Monday, February 09, 2015

Every Church is a Conservative Church (Even Your Liberal One)

Churches that hold liberal views on theology, sexuality, and politics are still deeply conservative institutions. This truth--generally understood, but often unspoken--is something that has me concerned.

It's no indictment to call an institution "conservative." I respect Burkean conservativism--a conservatism that rejects ideology, favors slow incremental change in large-scale social institutions, is humble and pragmatic, and appropriately honors the wisdom of tradition. Conservatism is essential for long-term social stability. You could argue that America, as an institution, is deeply conservative--politically, economically, even socially.

Liberal churches, including my own liberal congregation, often don't recognize how deeply conservative we are. The problem is our buildings. Is there anything more conservative than a brick-and-mortar building? Buildings occupy huge portions of church budgets and, more importantly, effectively define what the institution is, does, and aspires to become. Church leaders ask: "can we fill this building?" Can we get more bodies in the worship space, more in classrooms, etc?
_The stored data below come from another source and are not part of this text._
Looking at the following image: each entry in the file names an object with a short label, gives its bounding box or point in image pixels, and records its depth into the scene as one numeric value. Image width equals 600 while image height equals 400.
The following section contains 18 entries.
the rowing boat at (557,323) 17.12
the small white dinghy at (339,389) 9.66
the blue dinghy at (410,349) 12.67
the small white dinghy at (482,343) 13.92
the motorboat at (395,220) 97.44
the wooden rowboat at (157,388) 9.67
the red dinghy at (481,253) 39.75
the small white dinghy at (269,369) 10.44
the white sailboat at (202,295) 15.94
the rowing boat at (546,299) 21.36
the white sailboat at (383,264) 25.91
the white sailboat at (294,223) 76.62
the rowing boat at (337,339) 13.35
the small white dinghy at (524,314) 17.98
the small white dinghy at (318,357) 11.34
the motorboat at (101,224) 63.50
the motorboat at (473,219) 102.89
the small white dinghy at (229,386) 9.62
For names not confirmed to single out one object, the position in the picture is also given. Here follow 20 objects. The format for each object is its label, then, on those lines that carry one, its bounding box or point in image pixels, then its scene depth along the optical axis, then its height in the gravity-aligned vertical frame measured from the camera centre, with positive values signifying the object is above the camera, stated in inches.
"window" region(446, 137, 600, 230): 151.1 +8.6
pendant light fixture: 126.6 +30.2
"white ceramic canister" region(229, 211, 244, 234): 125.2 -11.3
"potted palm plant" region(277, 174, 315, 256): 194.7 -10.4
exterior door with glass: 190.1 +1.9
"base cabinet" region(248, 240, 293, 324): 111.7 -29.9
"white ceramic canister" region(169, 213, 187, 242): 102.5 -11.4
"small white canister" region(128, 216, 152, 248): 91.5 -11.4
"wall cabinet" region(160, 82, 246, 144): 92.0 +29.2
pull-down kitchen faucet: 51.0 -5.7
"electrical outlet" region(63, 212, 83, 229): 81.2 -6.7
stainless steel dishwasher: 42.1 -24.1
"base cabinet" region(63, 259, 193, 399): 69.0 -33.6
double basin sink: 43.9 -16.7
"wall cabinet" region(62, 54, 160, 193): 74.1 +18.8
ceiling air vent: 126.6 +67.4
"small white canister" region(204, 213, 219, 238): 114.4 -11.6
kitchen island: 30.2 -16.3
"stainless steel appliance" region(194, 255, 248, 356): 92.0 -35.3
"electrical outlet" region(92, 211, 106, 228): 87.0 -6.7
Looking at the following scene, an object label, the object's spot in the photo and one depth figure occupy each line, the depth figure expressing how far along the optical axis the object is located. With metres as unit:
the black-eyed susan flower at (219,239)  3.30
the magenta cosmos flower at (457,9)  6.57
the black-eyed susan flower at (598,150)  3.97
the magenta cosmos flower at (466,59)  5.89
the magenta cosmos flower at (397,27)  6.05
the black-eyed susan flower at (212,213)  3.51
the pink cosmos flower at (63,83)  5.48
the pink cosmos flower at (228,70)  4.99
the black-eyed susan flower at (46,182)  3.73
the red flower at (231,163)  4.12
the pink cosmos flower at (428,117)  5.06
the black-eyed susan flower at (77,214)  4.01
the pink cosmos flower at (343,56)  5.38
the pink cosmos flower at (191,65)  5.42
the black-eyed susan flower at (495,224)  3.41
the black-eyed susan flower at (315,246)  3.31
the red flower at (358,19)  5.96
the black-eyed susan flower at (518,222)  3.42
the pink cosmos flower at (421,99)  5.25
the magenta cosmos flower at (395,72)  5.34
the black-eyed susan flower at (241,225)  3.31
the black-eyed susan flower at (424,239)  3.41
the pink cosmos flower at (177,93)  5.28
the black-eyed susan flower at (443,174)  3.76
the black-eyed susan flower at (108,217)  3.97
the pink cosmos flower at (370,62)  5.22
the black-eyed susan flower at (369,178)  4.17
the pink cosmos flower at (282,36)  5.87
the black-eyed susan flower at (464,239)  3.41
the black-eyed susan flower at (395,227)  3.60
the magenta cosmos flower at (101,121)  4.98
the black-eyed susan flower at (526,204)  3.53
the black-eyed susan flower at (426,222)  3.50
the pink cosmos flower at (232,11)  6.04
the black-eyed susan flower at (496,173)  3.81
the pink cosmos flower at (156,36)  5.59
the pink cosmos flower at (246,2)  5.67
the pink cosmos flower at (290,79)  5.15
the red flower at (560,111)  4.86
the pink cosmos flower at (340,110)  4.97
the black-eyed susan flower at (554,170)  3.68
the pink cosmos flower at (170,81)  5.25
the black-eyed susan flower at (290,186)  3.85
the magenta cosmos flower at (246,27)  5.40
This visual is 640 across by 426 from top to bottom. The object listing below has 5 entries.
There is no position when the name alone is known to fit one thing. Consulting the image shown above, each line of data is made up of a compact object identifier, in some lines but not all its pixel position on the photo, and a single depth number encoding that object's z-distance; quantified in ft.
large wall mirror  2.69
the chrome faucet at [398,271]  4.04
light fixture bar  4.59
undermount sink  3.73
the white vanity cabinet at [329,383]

All questions that uncritically accept our property as the location--and prime mover--of our ministry.

Ironically, "conservative" church have been much less tied to buildings in the last two decades, allowing theologically conservative and highly innovative new church developments to spring up, especially in cities with costly real estate markets. This difference accounts for much of why liberal churches feel "conservative" and conservative churches feel so "liberal."

Liberal churches have got to get out from underneath our buildings. If we don't, our definitions of success (ie, growing our congregations, meeting our budgets, and paying for our buildings and their periodic upgrades), will force us (as it has done for much of the last half of the 20th century) to ignore the underlying (and problematic) structural inequality of the communities in which our churches were birthed. Is our church located in an economically stratified section of town? How does the building's location shape the profile of the congregants--who is visible? How does the location of the building shape the way the church "hears" the gospel? The uncritical maintenance of place-based ministry forces the church leadership to accommodate to the brutal economics of church growth and--consciously or not--forces church leaders to become beholden to wealthy donor (who themselves have, in their personal and professional lives, accommodated to a Darwinian approach to institutional survival). Does the liberal church's love of our buildings inevitably mute our criticism of economic exploitation? We don't preach the gospel, nor do our churches look like the "commonwealth of God" that Jesus loved at the cost of his life.

The church based around the building is a deficient model. A more faithful calling for the church is to model the beloved community letting capital expenses serve, rather than drive, the mission.

I'm arguing here against Amy Butler's recently popular thesis that the whole church IS mission and also against the gross rationalization that so many of us engage in when we say that our massive and expensive building projects are "worth it."

One way to break out of this trap is, as church leaders, to ask the question: what would our church be like if we didn't have our building? Ask it with your leadership teams if you aren't asking it already. Take baby steps toward that vision. Become less building-dependent every year. One day, you might find that the structure that once drove all of your decisions, is dispensable, and that your life together is far less conservative... and far more like Jesus'.